See In Re Ross, 8 Cal.2d 608, 67 P.2d 94. Before a court denies a
request for a change of name under the statute, it should conduct an
evidentiary hearing to determine if good and sufficient cause exists
to deny the application. Cf. Henderson v. Industrial Commission,
Colo.App., 529 P.2d 651.
In re Knight, 36 Colo.App. 187, 188-189, 537 P.2d 1085, 1086 (1975). See also In re Cruchelow, 926 P.2d 833, 834 (Utah 1996) (at common law an individual had a right to change his or her name at will); In re Porter, 31 P.3d 519 (Utah 2001) (it was an abuse of discretion to deny someone's request to change his name to Santa Claus); In re Mokiligon, 106 P.3d 584 (N.M.App. 2004) (summarily reversing a trial court's refusal to allow a name change from "Snaphappy Fishsuit Mokiligon" to "Variable").
In 2008, when the Colorado DMV prohibited newlywed women from changing their middle names to their maiden name and then adopting the surname of their spouses, this regulation caused such an outcry that it was promptly dropped at the insistence of the Governor, but the state DMV still requires court recognition for more significant name changes.
The offending rule is found in the Colorado Code of Regulations at 1
CCR 204-13 Part 2.3.5, and relies on Colorado Revised Statutes §
42-2-107(2) and § 42-2-302(2), C.R.S., for authority. But, neither
statute actually purports to limit the means by which someone may
change their name in Colorado. They simply require that your state ID
or driver's license have your name on it.

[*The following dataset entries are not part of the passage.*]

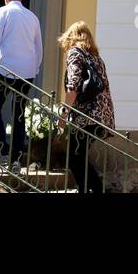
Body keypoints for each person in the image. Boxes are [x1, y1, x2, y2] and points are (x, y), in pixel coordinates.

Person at [0, 0, 42, 163]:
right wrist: (35, 69)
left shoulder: (3, 12)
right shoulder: (32, 17)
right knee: (19, 114)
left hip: (6, 69)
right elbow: (38, 48)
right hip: (27, 72)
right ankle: (14, 159)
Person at [58, 20, 115, 193]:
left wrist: (64, 112)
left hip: (87, 116)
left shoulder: (76, 53)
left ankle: (97, 189)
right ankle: (84, 189)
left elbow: (73, 84)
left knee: (74, 157)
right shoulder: (97, 58)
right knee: (79, 155)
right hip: (102, 117)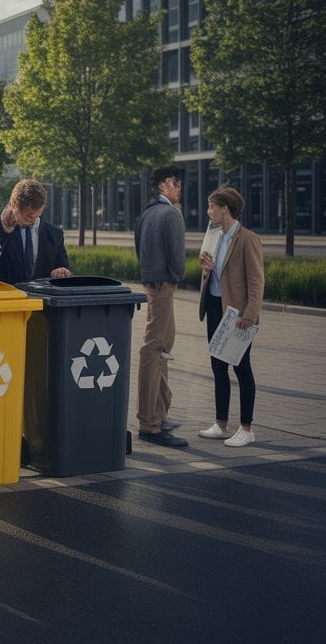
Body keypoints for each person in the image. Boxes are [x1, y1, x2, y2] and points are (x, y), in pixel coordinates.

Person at [196, 186, 264, 447]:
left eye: (212, 206)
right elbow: (213, 275)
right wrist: (206, 270)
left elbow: (257, 282)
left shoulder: (248, 239)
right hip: (214, 308)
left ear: (225, 209)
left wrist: (250, 314)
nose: (208, 211)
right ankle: (221, 424)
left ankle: (246, 428)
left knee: (241, 367)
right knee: (217, 366)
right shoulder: (214, 237)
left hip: (238, 315)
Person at [134, 166, 188, 448]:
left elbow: (137, 248)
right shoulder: (170, 214)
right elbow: (178, 255)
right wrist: (176, 277)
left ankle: (159, 413)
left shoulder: (146, 213)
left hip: (150, 281)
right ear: (164, 185)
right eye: (176, 184)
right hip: (164, 284)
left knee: (162, 347)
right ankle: (150, 423)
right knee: (156, 347)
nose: (180, 189)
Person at [0, 179, 72, 284]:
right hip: (7, 298)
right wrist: (4, 228)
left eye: (38, 213)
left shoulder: (55, 235)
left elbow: (63, 267)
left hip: (41, 299)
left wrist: (62, 270)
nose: (33, 217)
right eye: (28, 215)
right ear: (13, 205)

The replacement rule, which is still far more rigid than the case law which recognized a common law right to change your name at any time with or without a court application to do so stated:
2.3.5 A certified certificate of marriage, decree of dissolution of marriage or legal separation issued by any Native American Tribal
court or an authorized government agency or court of the United
States, any territory, or state of the United States, or any of their
political subdivisions, or any court-ordered name change entered by
any state or federal court may be used to modify the full legal name
of the applicant.
220.127.116.11 Name change as a result of marriage shall be subject to the following conventions:
(1) the existing last name is replaced with the spouse’s last name;
(2) the existing last name is added as a second middle name and the
spouse’s last name becomes the applicant’s last name;
(3) the existing last name replaces the existing middle name and the
spouse’s last name becomes the applicant’s last name;
(4) the spouse’s last name replaces the existing middle name and the
existing last name remains the applicant’s last name;
(5) the spouse’s last name is added before or after the existing last
name via a hyphen or space and becomes the applicant’s last name.
18.104.22.168 All non-court-ordered name changes will require completion, and submission to the department, of the Affidavit of Name Change
for a Colorado driver’s license or identification card, form DR-2203.